We should be intensely interested in documenting these summits. Presenters should likewise be intensely interested in documenting what they have to say. It’s really not about making IA too stuffy, too academic, or even about who has better writing skills. It is about sharing in a dialogue, widening IA’s influence as a discipline, standing up for what we are presenting, and leaving a legacy. Does IA really want to deliver a wheelbarrow of PowerPoint slides in ten years as the body of its work?

It’s understandable that imposing a strict paper requirement might have the negative effect of a reduction in submissions. So if we aren’t going to write papers, can we offer other solutions? CNN provides transcripts of its shows on a regular basis, for instance.
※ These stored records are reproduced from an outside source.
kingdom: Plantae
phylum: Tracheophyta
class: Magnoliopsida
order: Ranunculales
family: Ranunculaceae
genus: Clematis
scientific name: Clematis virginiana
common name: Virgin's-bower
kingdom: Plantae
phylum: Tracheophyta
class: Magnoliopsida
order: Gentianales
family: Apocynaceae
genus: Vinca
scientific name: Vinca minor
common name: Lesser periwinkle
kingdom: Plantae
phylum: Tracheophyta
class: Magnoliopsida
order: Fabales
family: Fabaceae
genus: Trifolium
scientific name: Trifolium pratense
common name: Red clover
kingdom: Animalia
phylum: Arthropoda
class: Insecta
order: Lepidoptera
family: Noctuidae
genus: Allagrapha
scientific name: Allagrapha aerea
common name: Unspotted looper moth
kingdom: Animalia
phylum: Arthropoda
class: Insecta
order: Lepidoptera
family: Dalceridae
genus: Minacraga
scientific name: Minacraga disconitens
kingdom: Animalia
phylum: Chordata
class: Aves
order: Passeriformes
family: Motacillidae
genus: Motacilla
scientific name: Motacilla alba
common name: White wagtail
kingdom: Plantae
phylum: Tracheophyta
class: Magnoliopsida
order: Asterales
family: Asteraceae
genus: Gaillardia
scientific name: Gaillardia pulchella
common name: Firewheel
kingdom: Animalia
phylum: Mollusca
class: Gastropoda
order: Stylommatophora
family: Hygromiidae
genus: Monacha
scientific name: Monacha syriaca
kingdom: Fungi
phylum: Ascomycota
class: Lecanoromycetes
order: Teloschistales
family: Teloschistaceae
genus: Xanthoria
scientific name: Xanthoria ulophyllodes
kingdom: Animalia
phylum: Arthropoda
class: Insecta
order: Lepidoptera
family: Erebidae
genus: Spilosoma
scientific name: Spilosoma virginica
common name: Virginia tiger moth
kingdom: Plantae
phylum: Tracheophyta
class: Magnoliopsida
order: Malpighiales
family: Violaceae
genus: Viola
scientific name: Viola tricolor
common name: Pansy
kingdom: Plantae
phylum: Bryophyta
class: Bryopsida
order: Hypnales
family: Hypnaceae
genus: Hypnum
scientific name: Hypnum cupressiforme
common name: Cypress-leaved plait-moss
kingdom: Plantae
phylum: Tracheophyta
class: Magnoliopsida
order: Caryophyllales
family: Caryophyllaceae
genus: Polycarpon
It’s not perfect, but it works because you can read it. Just think of the benefit this would be at the North American summit, where it is physically impossible to attend all presentations. Pod casts? There are solutions and options to this problem. Let’s get wrestling.

Final Remarks
This was an excellently organized and successful first European IA summit. It gave Europe a platform to show its unique accomplishments, raised awareness of how much IA is going on in Europe, and ultimately put European IA on the IA map without being a subset of the North America summit.

There was no mention of gurus, yet there was a definite need to recognize the European identity framed by what Europe can potentially do better than, say, the U.S., such as with mobile technology or with multilingual and multicultural issues. This awareness of a divide was perhaps the single negative aspect one could attribute to the summit, and it was also one of the most revealing. Europe needn’t live in the shadow of North American summits, but will Europeans harness their unique competencies?

Lastly, keeping with the North American Summit tradition there was also a 5-minute Madness, which was captured with a transcript-on-the-fly.

Euro IA 2005 website: www.euroia.org

4 comments

  1. I enjoyed this post, it’s always informative getting an international view on any topic.

    Also, I am using this site to become better informed on what IA is all about for a Library Science class I am taking, and it’s really helping, thank-you!

    Finally, I had to chuckle when I saw the comment about having a wheelbarrel full of slides to show for documentation of your summits. Coming from the library field, I can’t help but heartily agree that you all should be documenting your work. It’s important to other communities besides the computing world and because IA is a growing field more people will be affected by it and thus need to understand what you do.

    As a librarian I can tell you right now, slides are becoming obsolete quicker then then the printed word- so write those articles, books, and papers and publish/digitize them, we need them!

  2. Thanks for a really useful summary. Doing these things is always a bit of a chore but it’s appreciated!